» INPUT
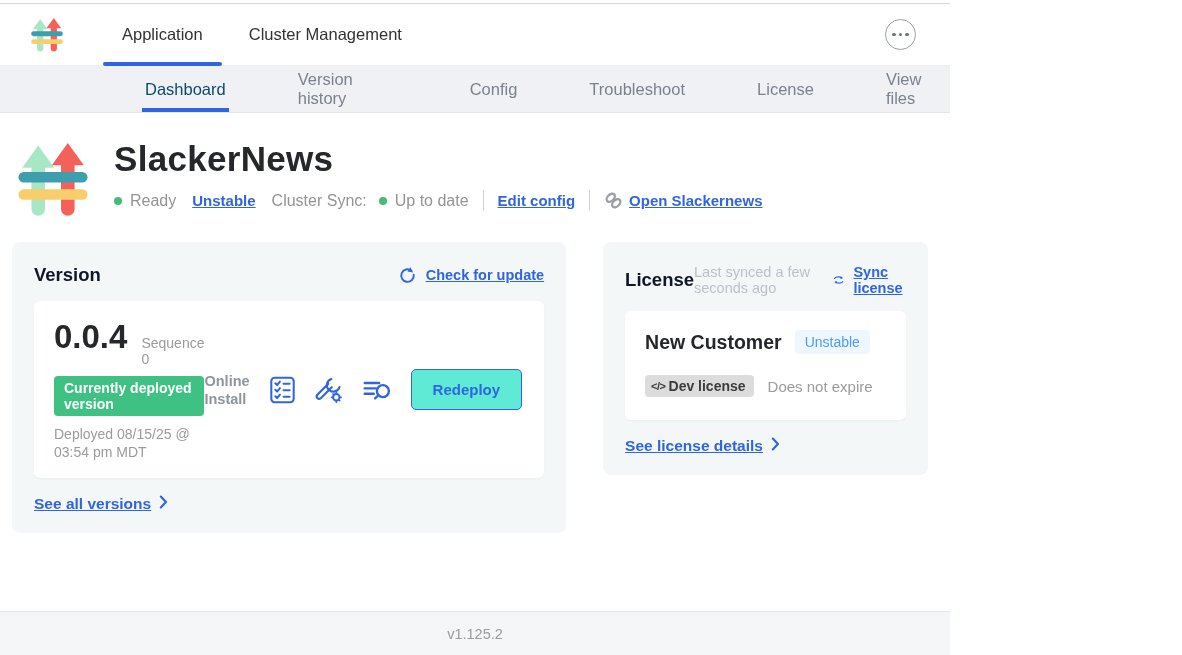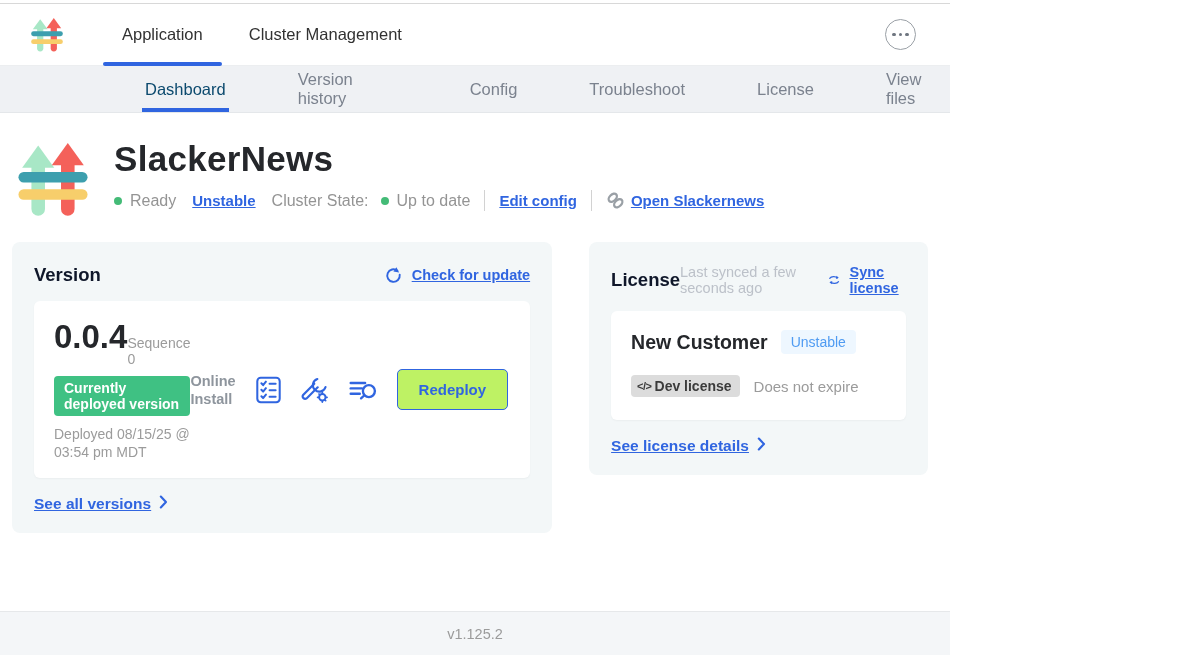--- a/index.html
+++ b/index.html
@@ -150,7 +150,7 @@
         <span class="dot-green"></span>
         <span class="gap-m">Ready</span>
         <span class="link gap-m" style="font-size:15px">Unstable</span>
-        <span class="gap-s">Cluster State:</span>
+        <span class="gap-s">Cluster Sync:</span>
         <span class="dot-green"></span>
         <span>Up to date</span>
         <span class="vdiv"></span>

» WHAT IS REQUIRED
With the images excluded, reproduce the data above precisely as written.

» FINISHED EXERCISE
--- a/index.html
+++ b/index.html
@@ -150,7 +150,7 @@
         <span class="dot-green"></span>
         <span class="gap-m">Ready</span>
         <span class="link gap-m" style="font-size:15px">Unstable</span>
-        <span class="gap-s">Cluster State:</span>
+        <span class="gap-s">Cluster Sync:</span>
         <span class="dot-green"></span>
         <span>Up to date</span>
         <span class="vdiv"></span>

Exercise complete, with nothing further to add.